Tag: Reviews

Bridget Collins – The Binding | Review

Title: The Binding

Author: Bridget Collins

Type: Fiction

Page Count: 440

Rating: 3.75/5

I’m naturally a little biased in favour towards this book because it was a gift from my girlfriend, who read it first and highly rated it and then passed it on to me when she was done. I can see why she gave it to me, because it’s a very “bookish” book with a magic system that essentially revolves around the physical act of creating and binding books.

It’s quite a hard book to categorise, but I guess I’d go with a sort of literary fantasy. It reminds me of a bunch of different things, perhaps most notably Frances Hardinge, but it also has its own refreshing feel while still observing a ton of common tropes. I feel like we see a lot of books like this on the market, but it’s rare for one of them to be this good.

I’ve been thinking about this quite a lot. I think that books have the equivalent of a mouth-feel, something that food reviewers often talk about and which essentially describes how pleasurable it is to chew a given piece of food. I think books have an equivalent, a sort of unexplainable sensation  that they generate somewhere inside you. Here, it has a hell of a good mouth-feel.

I also like the magic system here, which basically revolved around book binding. The binders have the ability to extract memories and to bind them into books, a bit like the literary equivalent of chugging a glass of mind bleach. The problem is that as so often happens, the magic is being abused.

In fact, there are trigger warnings here for sexual abuse, although I thought it was well done for whatever my opinion is worth. The problem is that there are a lot of rich old bastards who are doing things they shouldn’t be doing and using their money to cover it up, which is an all-too familiar story. The only difference is that here, they can go one step further than buying people’s silence. Here, their money can ensure that the victims of horrific wrongs end up forgetting all about it.

It’s pretty chilling really, and I think what this book does well is that it asks these uncomfortable questions and reflects our own world while still telling an overall story. It doesn’t tell you what to think, it just held up a mirror to our own world. One of the reviews on the dust jacket calls it an experience, and I think that’s about right. It’s some absorbing, impressive stuff, all right.

Learn more about The Binding.


Ralph Ellison – Invisible Man | Review

Title: Invisible Man

Author: Ralph Ellison

Type: Fiction

Page Count: 478

Rating: 3/5

Okay, first thing’s first – don’t get this confused with the H. G. Wells novel, as apparently some people do. There was no chance of that here because I’ve already read the Wells novel and I’ve also already come across Ralph Ellison, and so I’d been looking forward to getting to this one.

Unfortunately, I just didn’t really engage with it. It’s not as though there’s anything wrong with it, although it’s perhaps a tad overwritten here and there and it’s definitely way longer than it really needed to be. It gets its point across, but it gets its point across pretty early and then just keeps on reinforcing it.

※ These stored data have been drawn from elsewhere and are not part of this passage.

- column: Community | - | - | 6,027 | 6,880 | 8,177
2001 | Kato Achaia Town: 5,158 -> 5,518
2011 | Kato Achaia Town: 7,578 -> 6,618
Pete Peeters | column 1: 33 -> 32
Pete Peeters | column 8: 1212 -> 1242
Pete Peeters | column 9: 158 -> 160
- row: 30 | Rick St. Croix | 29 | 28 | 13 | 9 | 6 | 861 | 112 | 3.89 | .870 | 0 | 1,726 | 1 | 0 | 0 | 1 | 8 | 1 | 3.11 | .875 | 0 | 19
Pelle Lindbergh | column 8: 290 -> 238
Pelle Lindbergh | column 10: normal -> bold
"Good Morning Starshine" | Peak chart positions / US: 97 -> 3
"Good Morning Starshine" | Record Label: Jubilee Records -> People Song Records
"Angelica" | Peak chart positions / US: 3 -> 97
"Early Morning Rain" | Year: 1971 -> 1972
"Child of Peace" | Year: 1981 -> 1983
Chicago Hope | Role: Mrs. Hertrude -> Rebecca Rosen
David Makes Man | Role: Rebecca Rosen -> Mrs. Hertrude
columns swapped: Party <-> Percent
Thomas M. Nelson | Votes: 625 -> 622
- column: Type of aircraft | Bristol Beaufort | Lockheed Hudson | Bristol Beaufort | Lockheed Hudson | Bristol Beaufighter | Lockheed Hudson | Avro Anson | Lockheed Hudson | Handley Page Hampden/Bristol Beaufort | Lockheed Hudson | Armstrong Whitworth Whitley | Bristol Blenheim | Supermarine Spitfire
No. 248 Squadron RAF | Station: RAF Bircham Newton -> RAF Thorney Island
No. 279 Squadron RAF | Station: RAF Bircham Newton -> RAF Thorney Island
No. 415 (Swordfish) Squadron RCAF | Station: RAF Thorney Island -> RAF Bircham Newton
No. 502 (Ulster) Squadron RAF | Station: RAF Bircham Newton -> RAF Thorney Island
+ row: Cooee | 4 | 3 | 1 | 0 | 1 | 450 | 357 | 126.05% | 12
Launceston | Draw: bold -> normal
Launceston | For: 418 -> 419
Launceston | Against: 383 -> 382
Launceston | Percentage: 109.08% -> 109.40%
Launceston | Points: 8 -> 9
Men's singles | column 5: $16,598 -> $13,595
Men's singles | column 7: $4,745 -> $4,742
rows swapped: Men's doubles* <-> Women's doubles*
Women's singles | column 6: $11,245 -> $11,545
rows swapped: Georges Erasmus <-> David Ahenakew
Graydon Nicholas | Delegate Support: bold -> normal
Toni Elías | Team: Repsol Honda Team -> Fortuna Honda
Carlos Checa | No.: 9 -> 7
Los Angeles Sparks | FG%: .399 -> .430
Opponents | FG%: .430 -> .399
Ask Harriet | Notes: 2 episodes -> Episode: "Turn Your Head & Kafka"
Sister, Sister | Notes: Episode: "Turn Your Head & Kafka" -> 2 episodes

Don’t get me wrong, I appreciate this book for what it is, and it was definitely an important milestone in modern literature, especially in America. It does a great job of portraying the African American experience and shining a light on it from a different angle. It’s just that it isn’t particularly accessible, especially to a modern reader. Or maybe that’s just because I’m a white British dude.

I suppose I was just hoping for something like To Kill a Mockingbird, and while this does cover a lot of similar societal issues, this leans too heavily on the message and doesn’t leave the reader any room to arrive at their own interpretation. It’s sort of clunkily done, and it doesn’t have the engaging core story line that Harper Lee had.

And here we arrive at my biggest problem with this book, and that’s that I just don’t have anything else to say about it. This poses a challenge, because each of my reviews has the same word count as the book has pages, and so I’m going to have to bulk this one out a bit. Sorry about that – but on the plus side, we only have 150 words to go.

I think what it all comes down to is that I had high expectations for this one and then it just didn’t quite deliver. It’s one of those contemporary modern classics that I’ve heard a lot about, and I’d been feeling bad because I hadn’t got to it. Then I picked it up and felt glad that I’d left it as long as I did.

So it’s not that it isn’t worth reading, it’s just that it’s definitely not for everyone and it also feels like a product of its time. If you can get over that then I’m sure that you’re in for a lovely old time, but it just wasn’t for me. It failed to grab my attention from the outset, and even if it had managed to redeem itself, I would have got bored again anyway. So maybe skip this one unless you have to study it.